Friday, November 2, 2012

I say send them to prison

As has been reported by Japan Today and other sources, a contract worker has come forward to file legal charges against the Tokyo Electric Power Corporation (or a subcontractor) for sending workers into areas of dangerously high radiation levels in the days just after the Fukushima Daiichi nuclear disaster.

According to the article, Tepco sent the worker and a team of six into the basement of reactor 3 on March 24th, just 10 days after the top of the building went up in a massive explosion. They were given protective gear and boots, and told to reconnect power cables in the flooded area.

Shinichi, the worker filing charges who only agreed to the interview on the condition they wouldn't release his picture out of a justifiable fear of discrimination, refused to enter steaming hot radioactive water in the gloomy basement because he'd been only given short boots. He suffered a reported dose of 20 millisieverts. The men who went in, however, got soaked to their ankles in the contaminated water and suffered a high enough dose to get beta burns on their feet (estimated around 180 millisieverts, though I would guess much higher - according to one source they say they got 2 to 6 sieverts on their feet, much worse though not enough to kill you outright because it was hitting their feet).

Now he is filing for charges for violations of safety standards laws. The maximum penalty is a measly 500,000 yen and six months in jail, and even if the charges did stick I'm not sure who the penalty would go to.

I think that while the workers may not have been aware of the exact level of danger they surely had to know the situation was bad there.

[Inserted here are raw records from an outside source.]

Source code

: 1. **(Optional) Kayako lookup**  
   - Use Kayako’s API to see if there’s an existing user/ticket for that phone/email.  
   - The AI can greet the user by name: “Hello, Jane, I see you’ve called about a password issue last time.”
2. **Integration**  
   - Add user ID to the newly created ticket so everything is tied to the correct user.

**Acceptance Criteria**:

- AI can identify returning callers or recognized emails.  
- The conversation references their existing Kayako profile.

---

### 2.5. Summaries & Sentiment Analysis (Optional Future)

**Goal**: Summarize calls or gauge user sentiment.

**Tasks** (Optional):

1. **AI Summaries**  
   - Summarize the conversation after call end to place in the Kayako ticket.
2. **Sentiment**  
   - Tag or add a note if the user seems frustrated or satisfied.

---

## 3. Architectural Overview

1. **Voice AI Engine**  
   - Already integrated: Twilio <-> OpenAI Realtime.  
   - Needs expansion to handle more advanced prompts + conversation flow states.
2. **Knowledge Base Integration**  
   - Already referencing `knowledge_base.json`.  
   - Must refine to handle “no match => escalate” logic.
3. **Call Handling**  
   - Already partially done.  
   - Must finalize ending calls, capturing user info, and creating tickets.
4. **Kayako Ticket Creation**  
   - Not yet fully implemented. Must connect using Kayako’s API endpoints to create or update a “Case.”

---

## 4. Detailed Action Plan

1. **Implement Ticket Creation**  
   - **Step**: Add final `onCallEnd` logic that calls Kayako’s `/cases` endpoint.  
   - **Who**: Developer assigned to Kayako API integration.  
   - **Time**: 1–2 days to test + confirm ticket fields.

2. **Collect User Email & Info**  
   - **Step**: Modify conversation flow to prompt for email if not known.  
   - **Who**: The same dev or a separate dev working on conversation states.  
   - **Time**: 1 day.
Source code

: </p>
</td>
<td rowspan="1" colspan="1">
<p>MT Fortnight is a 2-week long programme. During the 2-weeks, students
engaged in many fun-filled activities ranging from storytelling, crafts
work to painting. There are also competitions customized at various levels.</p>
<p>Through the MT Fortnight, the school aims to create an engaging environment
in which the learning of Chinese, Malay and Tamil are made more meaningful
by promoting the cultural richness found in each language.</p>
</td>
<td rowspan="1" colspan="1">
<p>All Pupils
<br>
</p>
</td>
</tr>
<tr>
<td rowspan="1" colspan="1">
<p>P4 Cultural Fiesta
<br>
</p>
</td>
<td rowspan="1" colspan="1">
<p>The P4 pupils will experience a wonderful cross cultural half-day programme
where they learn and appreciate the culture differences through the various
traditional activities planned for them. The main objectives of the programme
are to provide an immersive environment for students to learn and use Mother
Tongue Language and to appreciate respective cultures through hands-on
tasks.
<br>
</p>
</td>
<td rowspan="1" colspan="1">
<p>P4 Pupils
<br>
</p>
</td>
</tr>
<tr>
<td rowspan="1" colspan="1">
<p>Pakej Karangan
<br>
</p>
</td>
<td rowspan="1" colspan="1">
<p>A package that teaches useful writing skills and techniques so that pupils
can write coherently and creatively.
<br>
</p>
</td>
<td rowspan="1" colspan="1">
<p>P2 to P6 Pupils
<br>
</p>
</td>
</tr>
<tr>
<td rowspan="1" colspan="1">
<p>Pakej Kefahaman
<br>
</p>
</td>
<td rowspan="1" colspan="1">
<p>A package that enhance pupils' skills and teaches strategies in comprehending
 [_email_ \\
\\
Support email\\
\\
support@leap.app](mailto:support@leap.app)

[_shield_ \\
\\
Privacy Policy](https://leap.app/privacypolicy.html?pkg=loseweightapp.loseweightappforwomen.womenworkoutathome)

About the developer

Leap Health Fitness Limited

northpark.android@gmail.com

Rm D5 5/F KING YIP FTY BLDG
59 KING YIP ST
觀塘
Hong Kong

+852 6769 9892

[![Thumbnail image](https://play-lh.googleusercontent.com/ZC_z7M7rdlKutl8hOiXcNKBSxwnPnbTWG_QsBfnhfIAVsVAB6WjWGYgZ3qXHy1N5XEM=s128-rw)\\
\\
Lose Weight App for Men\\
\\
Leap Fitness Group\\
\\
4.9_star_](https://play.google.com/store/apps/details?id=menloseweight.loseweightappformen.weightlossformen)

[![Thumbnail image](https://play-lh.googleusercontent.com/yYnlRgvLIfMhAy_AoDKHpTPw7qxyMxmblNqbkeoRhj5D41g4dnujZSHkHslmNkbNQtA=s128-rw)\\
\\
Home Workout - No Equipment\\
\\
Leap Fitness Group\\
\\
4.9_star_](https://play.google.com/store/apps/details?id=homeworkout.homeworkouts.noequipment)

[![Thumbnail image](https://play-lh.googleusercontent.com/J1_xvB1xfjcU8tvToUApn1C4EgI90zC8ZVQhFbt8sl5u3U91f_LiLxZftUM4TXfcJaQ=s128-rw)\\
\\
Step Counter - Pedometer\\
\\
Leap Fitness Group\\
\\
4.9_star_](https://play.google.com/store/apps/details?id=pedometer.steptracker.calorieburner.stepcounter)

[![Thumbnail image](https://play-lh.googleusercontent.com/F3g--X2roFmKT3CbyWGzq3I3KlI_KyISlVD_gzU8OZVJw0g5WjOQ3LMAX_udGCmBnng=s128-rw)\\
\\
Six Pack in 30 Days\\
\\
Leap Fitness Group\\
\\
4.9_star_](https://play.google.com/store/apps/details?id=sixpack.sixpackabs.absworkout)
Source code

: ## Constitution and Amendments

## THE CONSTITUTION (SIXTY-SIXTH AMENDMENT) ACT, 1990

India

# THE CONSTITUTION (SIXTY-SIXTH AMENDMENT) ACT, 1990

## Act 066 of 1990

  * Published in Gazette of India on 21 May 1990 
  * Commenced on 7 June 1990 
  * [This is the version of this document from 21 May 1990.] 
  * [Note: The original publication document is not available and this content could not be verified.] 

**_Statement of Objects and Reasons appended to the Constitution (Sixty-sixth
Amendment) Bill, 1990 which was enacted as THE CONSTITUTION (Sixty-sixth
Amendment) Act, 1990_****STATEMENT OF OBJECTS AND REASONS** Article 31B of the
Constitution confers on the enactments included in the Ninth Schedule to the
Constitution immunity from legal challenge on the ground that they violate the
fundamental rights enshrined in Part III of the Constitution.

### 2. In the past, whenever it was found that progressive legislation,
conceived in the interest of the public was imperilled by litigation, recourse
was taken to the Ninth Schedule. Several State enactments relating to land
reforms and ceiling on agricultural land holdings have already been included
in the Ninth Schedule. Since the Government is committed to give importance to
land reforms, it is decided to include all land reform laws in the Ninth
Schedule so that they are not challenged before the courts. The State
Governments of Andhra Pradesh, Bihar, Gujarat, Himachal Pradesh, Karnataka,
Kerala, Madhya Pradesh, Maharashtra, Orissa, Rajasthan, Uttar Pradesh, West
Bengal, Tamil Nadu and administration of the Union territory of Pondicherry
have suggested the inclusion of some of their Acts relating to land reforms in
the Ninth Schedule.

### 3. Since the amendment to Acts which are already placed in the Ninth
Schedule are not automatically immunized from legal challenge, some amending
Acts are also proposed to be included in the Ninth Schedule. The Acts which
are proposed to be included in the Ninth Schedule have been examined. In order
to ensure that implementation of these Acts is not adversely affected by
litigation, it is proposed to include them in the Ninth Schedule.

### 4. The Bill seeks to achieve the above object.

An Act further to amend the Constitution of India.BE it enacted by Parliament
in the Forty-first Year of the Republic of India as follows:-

And I and all of Japan (and the world for that matter) should be pretty damn thankful for their sacrifices. Surely some of the workers sent to the plants will get sick because of this in the years down the road, and I'm sure some will develop cancer, heart problems and other illnesses and it will surely cost lives. Other people living downwind of the plants will also surely suffer from it. And there have already been a number of deaths in temporary housing shelters and during the evacuation that wouldn't have happened had the disaster ended with the tsunami and not involved the nuke plants going sky high. The deaths on record may not be directly radiation caused, but they could've been avoided.

IMO this lawsuit is one way to try to get justice. Maybe if a thousand plant workers come forward we can get a stack of the same kind of lawsuit coming in.

Furthermore anyone with even a slight inkling that the plant could be in danger but didn't act should see the inside of a jail cell. Because they contributed to the ruination of tens or hundreds of thousands of lives, and the deaths of thousands (plus who knows how many that'll appear over the years). I can see people down the road hiring detectives to find out if a prospective husband or wife was exposed to radiation. I can see kids getting sick in schools that should've been evacuated but weren't. The problems will arise again and again. It is not over. But we can try, maybe, to take to task the people who helped make all this happen.

Update: Alas it seems my big dream is all for naught. Tepco itself isn't being sued, just the subcontractor who was directly in charge of the workers who waded into the pool. Thanks to EXSKF for adding more information. As always this site is an invaluable source of info, links and insight.